══ Angezeigter Text ══

St.Pauli – Union Berlin 2-1 (0-0)
Tore: 0-1 Terodde (58.), 1-1 Schachten (61.), 2-1 Bartels (88.)
Zuschauer: 29.063 (ausverkauft – Gäste ca. 3.000)
Auch wenn ich absolut kein Freund von Topspielpreisen beim Fußball (und überall) bin, hier hätten die Fürsprecher solcher Zuschläge eine ziemlich leichte Argumentationsbasis: Flutlicht, beide unter den Top 5 der Liga, beide mitten im Rennen um die Aufstiegsplätze und wenn die Statistik bemüht wird, gab es in den letzten acht Spielen einen ansehnlichen Tordurchschnitt von 3,5.
Zum Glück jedoch sind wir am Millerntor weit von einer rein ökonomischen Betrachtungsweise von Spieltagsansetzungen entfernt.
Der Montag präsentierte sich so ungefähr um 14 Uhr mit einer netten Portion Sonnenschein, unweigerlich stieg das Spieltagskribbeln zunehmend, auch wenn die Sonne sich dann auch irgendwann verabschiedete (passiert ja abends ab und an). Bezugsgruppentechnisch waren wir schon drei Stunden vor Anpfiff am Stadion, überwiegend eine gewohnt entspannte Stimmung überall. Die Polizei wirklich übermäßig präsent, mit Reiterstaffel und allen Finessen der Deeskalation.
Interessanterweise haben wir dann vor dem Stadion mit einem Pärchen geschnackt, welches mit Union in Stockholm war und noch einmal ein paar eigene Einschätzungen mit reinbrachte (ich empfehle sonst die sehr hörenswerte Millerntonfolge mit dem Textilvergehen). Wir sind dann irgendwann rein, für ein Montagsspiel waren zumindest die Stehplätze schon sehr früh gut gefüllt.
Und überall war die Anspannung zu spüren, überall auch die Unsicherheit das Ergebnis vorherzusagen. Das Ding war eine komplett offene Kiste, jedenfalls vor Bekanntgabe des Kaders.

═══
══ Arbeitsdaten ══

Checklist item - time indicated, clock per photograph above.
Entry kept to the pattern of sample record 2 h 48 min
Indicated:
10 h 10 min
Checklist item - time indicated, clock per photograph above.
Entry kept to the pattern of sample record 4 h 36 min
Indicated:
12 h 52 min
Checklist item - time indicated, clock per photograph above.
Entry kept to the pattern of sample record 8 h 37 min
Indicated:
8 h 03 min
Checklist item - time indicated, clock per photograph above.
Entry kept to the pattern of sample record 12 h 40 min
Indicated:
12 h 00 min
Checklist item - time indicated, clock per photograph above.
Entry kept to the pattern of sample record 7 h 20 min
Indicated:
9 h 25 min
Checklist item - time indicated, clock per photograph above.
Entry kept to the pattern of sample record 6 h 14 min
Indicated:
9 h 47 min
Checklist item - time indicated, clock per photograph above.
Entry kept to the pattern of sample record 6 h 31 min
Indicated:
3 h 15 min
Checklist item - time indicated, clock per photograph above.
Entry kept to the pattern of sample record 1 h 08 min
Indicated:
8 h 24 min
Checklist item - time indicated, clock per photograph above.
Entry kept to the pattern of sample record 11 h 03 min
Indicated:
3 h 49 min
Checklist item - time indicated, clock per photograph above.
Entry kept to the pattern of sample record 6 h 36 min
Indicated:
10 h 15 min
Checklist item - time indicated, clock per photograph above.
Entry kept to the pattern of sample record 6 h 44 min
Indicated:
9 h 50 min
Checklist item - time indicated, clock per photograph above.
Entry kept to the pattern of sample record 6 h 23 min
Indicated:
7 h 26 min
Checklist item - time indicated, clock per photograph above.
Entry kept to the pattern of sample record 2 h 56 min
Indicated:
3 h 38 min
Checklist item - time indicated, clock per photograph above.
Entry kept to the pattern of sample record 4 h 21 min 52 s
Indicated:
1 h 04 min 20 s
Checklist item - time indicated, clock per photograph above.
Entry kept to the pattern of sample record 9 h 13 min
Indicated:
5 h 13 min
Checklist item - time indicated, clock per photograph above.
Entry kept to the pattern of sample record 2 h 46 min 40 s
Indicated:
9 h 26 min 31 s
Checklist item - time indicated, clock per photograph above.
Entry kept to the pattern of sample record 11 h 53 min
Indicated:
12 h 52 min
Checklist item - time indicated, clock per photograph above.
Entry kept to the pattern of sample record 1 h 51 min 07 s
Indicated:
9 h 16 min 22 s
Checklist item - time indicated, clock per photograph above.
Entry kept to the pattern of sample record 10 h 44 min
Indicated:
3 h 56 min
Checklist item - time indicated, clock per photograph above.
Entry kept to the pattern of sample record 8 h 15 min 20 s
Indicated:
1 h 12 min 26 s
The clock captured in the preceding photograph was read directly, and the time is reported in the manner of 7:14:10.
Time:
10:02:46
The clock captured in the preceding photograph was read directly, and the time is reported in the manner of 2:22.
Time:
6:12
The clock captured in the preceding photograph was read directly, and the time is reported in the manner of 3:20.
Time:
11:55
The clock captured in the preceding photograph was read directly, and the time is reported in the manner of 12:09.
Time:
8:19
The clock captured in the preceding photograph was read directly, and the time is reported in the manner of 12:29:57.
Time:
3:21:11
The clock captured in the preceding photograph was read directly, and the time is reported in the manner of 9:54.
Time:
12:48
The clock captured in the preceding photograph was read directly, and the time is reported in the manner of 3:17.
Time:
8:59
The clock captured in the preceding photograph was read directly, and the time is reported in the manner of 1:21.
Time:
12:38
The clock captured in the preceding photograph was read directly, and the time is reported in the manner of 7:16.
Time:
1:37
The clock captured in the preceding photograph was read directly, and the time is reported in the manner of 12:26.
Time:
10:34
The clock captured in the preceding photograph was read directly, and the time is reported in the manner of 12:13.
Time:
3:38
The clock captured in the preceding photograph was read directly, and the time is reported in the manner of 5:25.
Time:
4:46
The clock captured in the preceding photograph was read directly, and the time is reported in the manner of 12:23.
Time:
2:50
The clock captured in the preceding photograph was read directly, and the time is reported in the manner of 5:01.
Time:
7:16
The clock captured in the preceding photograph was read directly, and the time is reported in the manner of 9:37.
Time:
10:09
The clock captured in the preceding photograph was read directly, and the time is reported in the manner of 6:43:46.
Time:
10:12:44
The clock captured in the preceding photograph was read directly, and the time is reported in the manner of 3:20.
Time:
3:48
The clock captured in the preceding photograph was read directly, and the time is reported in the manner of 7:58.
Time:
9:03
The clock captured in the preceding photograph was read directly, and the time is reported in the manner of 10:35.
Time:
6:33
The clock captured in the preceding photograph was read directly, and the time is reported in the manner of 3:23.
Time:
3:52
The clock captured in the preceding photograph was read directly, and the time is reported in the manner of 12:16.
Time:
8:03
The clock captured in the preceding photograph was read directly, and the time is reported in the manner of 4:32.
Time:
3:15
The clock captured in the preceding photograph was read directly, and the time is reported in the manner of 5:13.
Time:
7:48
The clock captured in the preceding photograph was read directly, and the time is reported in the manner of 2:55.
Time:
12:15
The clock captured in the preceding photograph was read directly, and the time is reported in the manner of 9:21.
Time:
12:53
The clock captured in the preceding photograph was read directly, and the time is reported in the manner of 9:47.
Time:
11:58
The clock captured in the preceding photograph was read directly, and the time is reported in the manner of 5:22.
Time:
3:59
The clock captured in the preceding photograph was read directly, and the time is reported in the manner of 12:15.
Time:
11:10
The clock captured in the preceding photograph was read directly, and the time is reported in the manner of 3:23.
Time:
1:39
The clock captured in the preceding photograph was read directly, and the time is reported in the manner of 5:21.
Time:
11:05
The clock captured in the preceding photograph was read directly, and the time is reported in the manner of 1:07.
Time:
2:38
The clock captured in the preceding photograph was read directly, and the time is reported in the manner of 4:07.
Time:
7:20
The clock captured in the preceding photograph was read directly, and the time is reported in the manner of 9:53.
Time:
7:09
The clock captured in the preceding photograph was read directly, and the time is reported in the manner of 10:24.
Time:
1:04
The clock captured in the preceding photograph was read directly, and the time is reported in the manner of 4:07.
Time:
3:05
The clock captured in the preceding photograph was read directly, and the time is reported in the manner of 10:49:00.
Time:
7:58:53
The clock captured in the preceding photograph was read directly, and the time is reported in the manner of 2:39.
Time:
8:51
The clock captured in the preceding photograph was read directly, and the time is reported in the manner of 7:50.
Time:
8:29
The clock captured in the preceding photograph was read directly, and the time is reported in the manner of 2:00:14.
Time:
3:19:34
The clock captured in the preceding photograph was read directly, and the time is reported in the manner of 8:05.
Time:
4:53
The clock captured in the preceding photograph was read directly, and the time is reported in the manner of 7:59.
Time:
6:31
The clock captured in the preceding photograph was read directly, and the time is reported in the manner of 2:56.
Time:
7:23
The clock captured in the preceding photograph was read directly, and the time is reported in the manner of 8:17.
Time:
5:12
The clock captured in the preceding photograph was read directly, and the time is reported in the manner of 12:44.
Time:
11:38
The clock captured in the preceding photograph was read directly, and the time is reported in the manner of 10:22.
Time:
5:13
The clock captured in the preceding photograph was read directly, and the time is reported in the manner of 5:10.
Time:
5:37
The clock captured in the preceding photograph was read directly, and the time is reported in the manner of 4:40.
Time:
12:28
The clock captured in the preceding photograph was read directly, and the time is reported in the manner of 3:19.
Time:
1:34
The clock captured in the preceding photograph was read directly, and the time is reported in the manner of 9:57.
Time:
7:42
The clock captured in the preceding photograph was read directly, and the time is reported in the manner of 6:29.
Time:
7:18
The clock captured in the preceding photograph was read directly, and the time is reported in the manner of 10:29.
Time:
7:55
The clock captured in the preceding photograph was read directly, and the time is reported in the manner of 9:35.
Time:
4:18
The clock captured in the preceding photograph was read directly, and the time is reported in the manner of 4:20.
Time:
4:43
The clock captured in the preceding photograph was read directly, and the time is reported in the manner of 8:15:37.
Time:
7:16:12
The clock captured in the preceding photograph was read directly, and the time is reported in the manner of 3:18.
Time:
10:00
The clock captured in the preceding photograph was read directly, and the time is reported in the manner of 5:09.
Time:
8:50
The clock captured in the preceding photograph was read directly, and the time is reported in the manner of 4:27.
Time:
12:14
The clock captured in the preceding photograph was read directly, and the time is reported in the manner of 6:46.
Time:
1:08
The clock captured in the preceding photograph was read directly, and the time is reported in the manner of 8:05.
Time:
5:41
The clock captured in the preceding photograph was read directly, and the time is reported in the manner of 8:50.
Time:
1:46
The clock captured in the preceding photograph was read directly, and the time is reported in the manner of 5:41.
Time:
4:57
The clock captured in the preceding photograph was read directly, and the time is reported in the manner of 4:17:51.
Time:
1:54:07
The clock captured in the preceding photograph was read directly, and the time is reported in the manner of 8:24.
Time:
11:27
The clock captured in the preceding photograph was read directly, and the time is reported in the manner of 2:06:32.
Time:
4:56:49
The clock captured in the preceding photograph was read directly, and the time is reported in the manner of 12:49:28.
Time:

═══

▸ **Aufgaben und Übungen**
A - Fasse im Spielbericht den Absatz, der mit „Der Montag präsentierte sich“ beginnt, als kurze Stichpunktliste zusammen, ohne seine wichtigsten Fakten wegzulassen.
B - Tippe die Auflistung ab, beginnend mit ihrer ersten Zeile und endend mit der Zeile, die „1 h 04 min 20 s“ enthält.

▸ **Lösungen**
A -
- Montag gegen 14 Uhr: ordentlich Sonnenschein, die Vorfreude auf das Spiel steigt immer mehr; später verschwindet die Sonne.
- Die Bezugsgruppe ist schon drei Stunden vor Anpfiff am Stadion.
- Die Stimmung ist fast überall entspannt wie gewohnt.
- Die Polizei ist sehr stark vertreten, mit Reiterstaffel und allem, was zur Deeskalation gehört.

B -
Checklist item - time indicated, clock per photograph above.
Entry kept to the pattern of sample record 2 h 48 min
Indicated:
10 h 10 min
Checklist item - time indicated, clock per photograph above.
Entry kept to the pattern of sample record 4 h 36 min
Indicated:
12 h 52 min
Checklist item - time indicated, clock per photograph above.
Entry kept to the pattern of sample record 8 h 37 min
Indicated:
8 h 03 min
Checklist item - time indicated, clock per photograph above.
Entry kept to the pattern of sample record 12 h 40 min
Indicated:
12 h 00 min
Checklist item - time indicated, clock per photograph above.
Entry kept to the pattern of sample record 7 h 20 min
Indicated:
9 h 25 min
Checklist item - time indicated, clock per photograph above.
Entry kept to the pattern of sample record 6 h 14 min
Indicated:
9 h 47 min
Checklist item - time indicated, clock per photograph above.
Entry kept to the pattern of sample record 6 h 31 min
Indicated:
3 h 15 min
Checklist item - time indicated, clock per photograph above.
Entry kept to the pattern of sample record 1 h 08 min
Indicated:
8 h 24 min
Checklist item - time indicated, clock per photograph above.
Entry kept to the pattern of sample record 11 h 03 min
Indicated:
3 h 49 min
Checklist item - time indicated, clock per photograph above.
Entry kept to the pattern of sample record 6 h 36 min
Indicated:
10 h 15 min
Checklist item - time indicated, clock per photograph above.
Entry kept to the pattern of sample record 6 h 44 min
Indicated:
9 h 50 min
Checklist item - time indicated, clock per photograph above.
Entry kept to the pattern of sample record 6 h 23 min
Indicated:
7 h 26 min
Checklist item - time indicated, clock per photograph above.
Entry kept to the pattern of sample record 2 h 56 min
Indicated:
3 h 38 min
Checklist item - time indicated, clock per photograph above.
Entry kept to the pattern of sample record 4 h 21 min 52 s
Indicated:
1 h 04 min 20 s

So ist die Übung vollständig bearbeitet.